# INSTRUCTIONS TO FOLLOW
In the records below, copy word for word every line from the one containing "marketing, web development, dan" through the one containing "pilih platform yang le", including both of those lines.

START THE INPUT

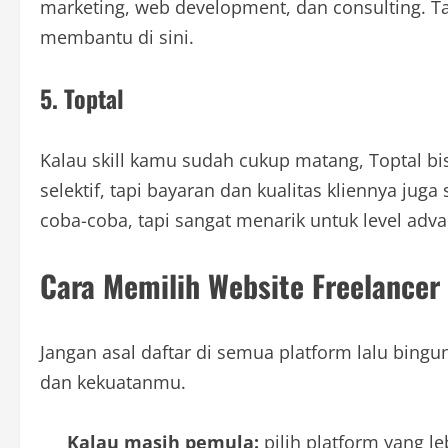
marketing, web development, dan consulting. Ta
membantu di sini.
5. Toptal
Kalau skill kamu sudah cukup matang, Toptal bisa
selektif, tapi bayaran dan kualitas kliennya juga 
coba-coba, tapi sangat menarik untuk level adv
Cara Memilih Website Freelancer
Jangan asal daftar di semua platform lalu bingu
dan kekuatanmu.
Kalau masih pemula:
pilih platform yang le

END THE INPUT
START THE INPUT

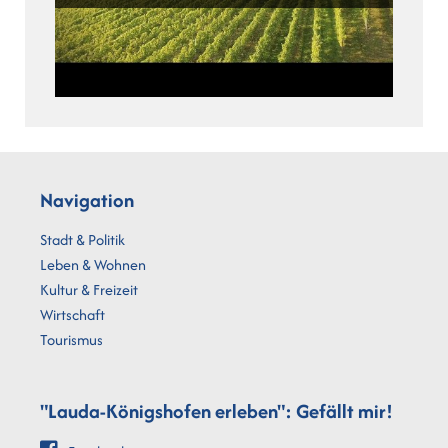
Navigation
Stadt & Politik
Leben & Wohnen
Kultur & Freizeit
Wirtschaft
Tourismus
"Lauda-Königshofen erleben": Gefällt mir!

END THE INPUT
START THE INPUT

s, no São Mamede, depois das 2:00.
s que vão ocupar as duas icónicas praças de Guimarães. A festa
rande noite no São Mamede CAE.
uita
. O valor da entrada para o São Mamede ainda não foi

END THE INPUT

# EXERCISE ANSWER
marketing, web development, dan consulting. Ta
membantu di sini.
5. Toptal
Kalau skill kamu sudah cukup matang, Toptal bisa
selektif, tapi bayaran dan kualitas kliennya juga 
coba-coba, tapi sangat menarik untuk level adv
Cara Memilih Website Freelancer
Jangan asal daftar di semua platform lalu bingu
dan kekuatanmu.
Kalau masih pemula:
pilih platform yang le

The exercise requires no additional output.